Moreover, he knew he was in far better shape than Hitchcock was when he began. "If he could run in the shape he was," reflected Brown, who is vice president of the Liberty Bell Wanderers, "I knew I could walk."

Brown retired from Vanguard in June. From July until now, he has been training hard and regularly. Every day, he walks three hours, or cycles three hours, or works out at the gym two hours, including an hour of knee exercises.

Brown, an Ohio native, is excited that the Old National Road will take him through the Buckeye State, past a cemetery where ancestors are buried as well as the homes of four aunts. He plans to photograph various spots along the way that were captured in the book Joan gave him, published in 1983, and an earlier book published in 1953. He expects to see dramatic changes, though some vistas may be just as they were 60 years ago.

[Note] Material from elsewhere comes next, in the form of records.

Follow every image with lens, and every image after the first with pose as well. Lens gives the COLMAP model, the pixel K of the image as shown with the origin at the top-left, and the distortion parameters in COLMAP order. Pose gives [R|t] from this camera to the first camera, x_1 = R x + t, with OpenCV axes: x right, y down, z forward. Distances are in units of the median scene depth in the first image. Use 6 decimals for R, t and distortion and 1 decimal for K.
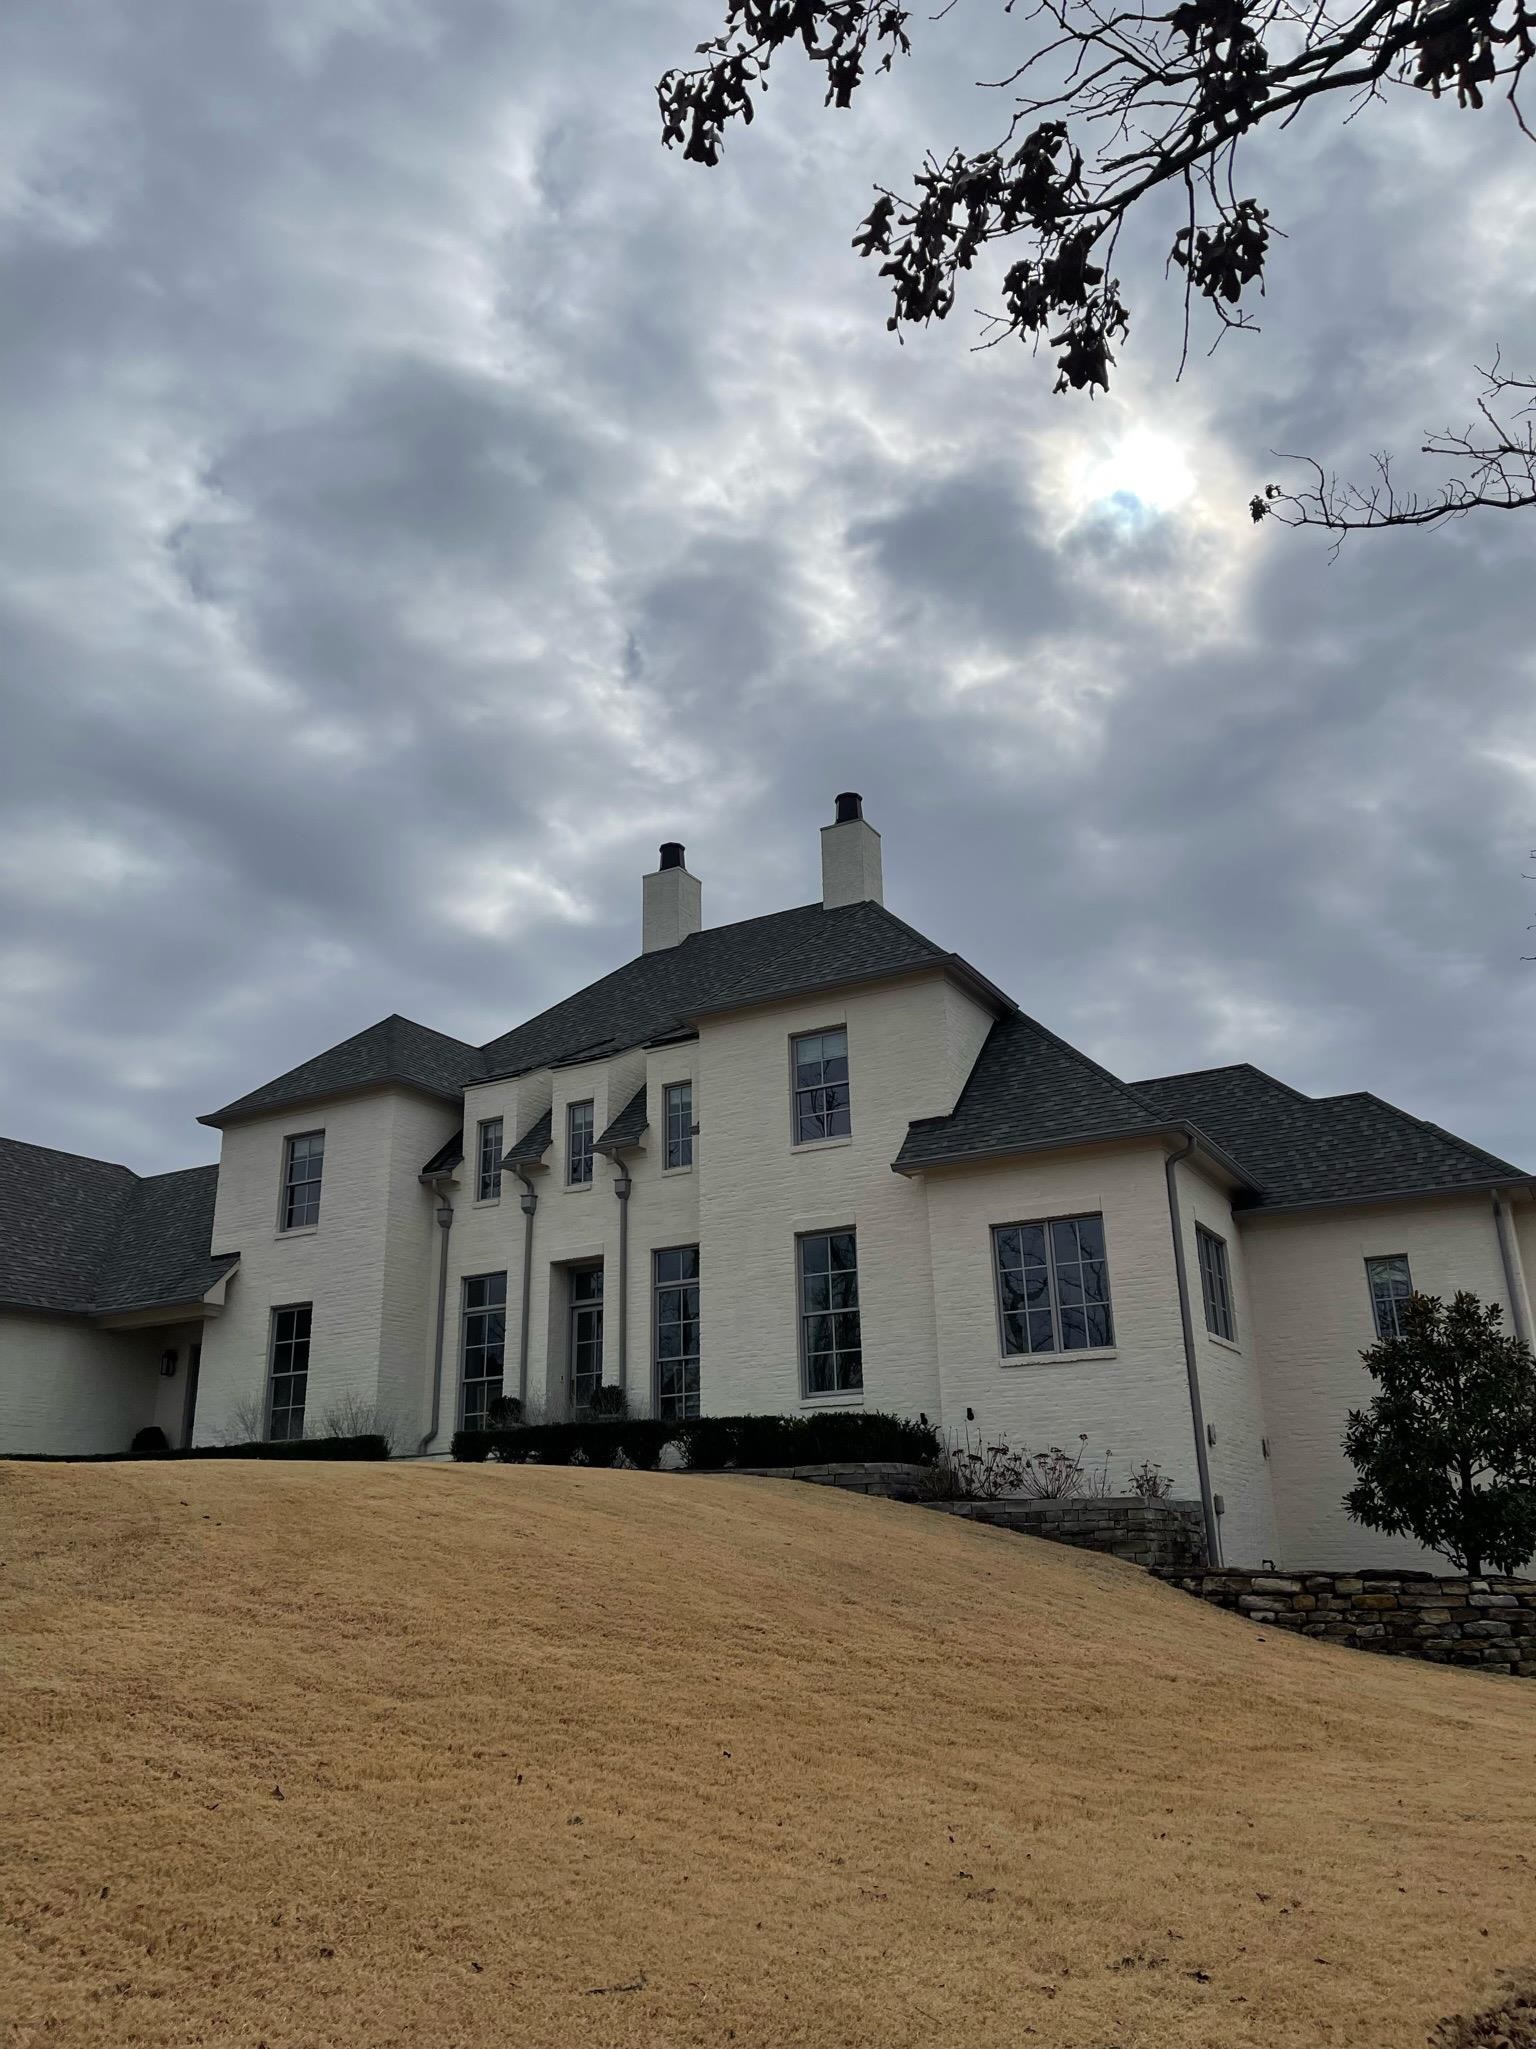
lens RADIAL K [[1527.0, 0, 762.1], [0, 1527.0, 1027.4], [0, 0, 1]] dist [0.081629, -0.107987]
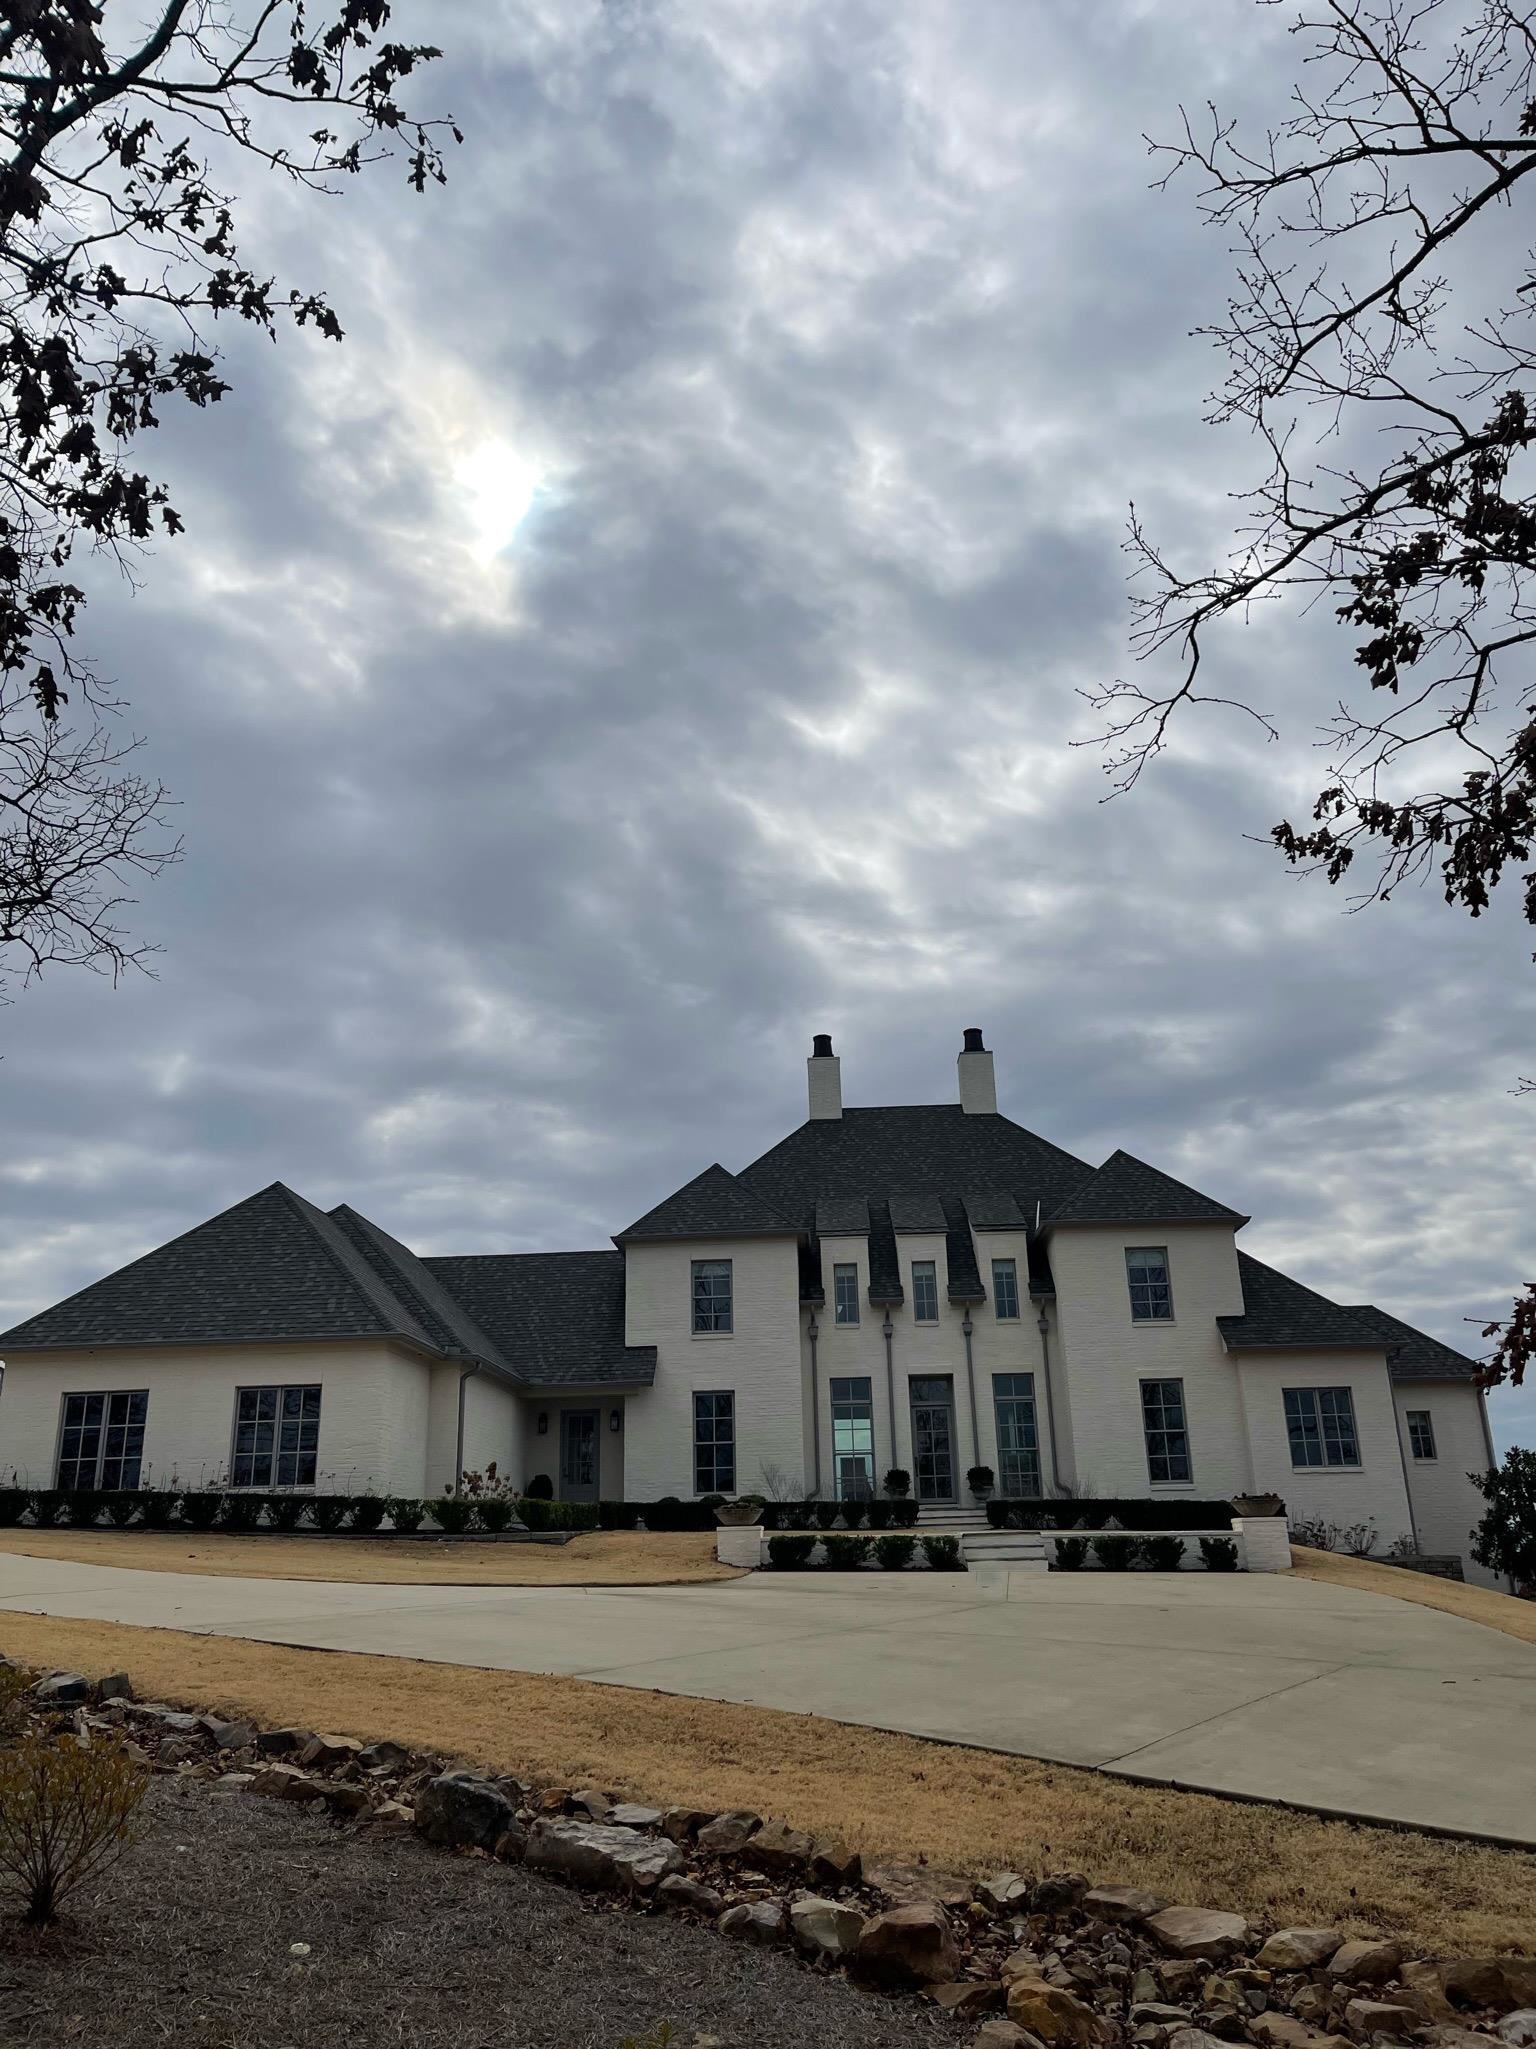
lens RADIAL K [[1527.0, 0, 762.1], [0, 1527.0, 1027.4], [0, 0, 1]] dist [0.081629, -0.107987]
pose [[0.896794, 0.150016, 0.416241, -1.030080], [-0.145300, 0.988444, -0.043193, -0.098837], [-0.417911, -0.021745, 0.908228, -0.279001]]
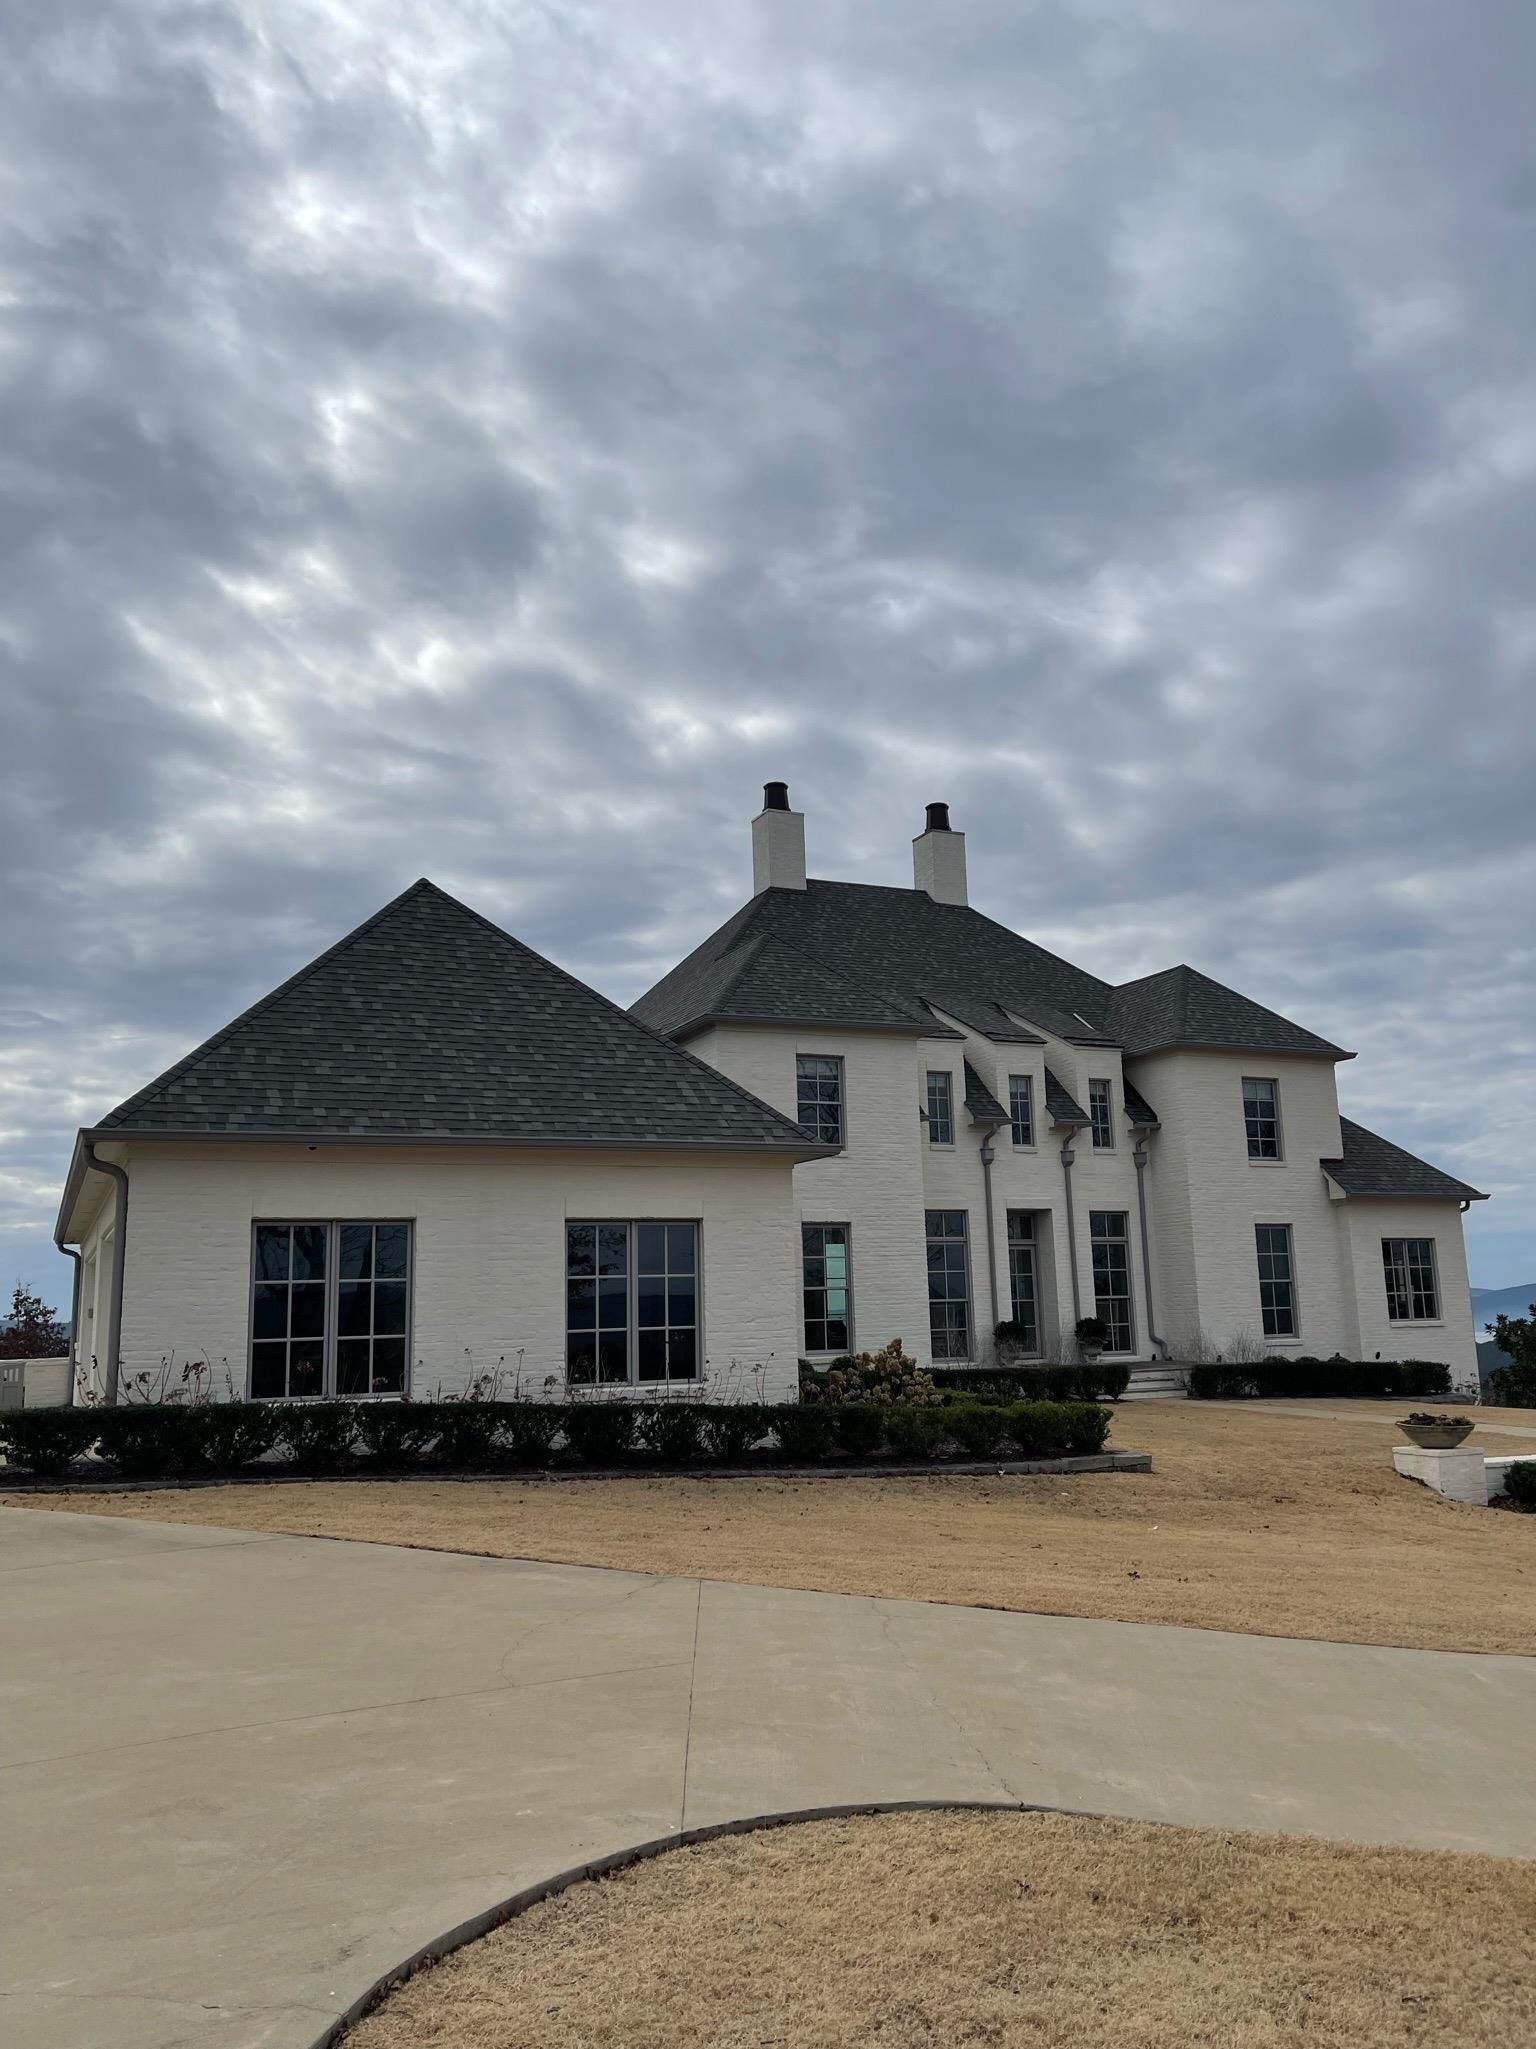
lens RADIAL K [[1527.0, 0, 762.1], [0, 1527.0, 1027.4], [0, 0, 1]] dist [0.081629, -0.107987]
pose [[0.579003, 0.161511, 0.799168, -1.380910], [-0.253497, 0.967264, -0.011823, 0.089498], [-0.774916, -0.195741, 0.600992, 0.520042]]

The cross-country walk is a way to grieve, Brown admits, but he also has a higher purpose, to spread word about ovarian cancer. He hopes to raise $110,000 for the Ovarian Cancer Research Fund. Already, he has collected $4,000 from family, friends, and colleagues at Vanguard.

"I want to urge women: Listen to your body," Brown says. "If you begin feeling symptoms such as abdominal pressure, bloating, nausea, indigestion, fatigue, and backaches, go see a doctor. It's better to deal with it sooner than later."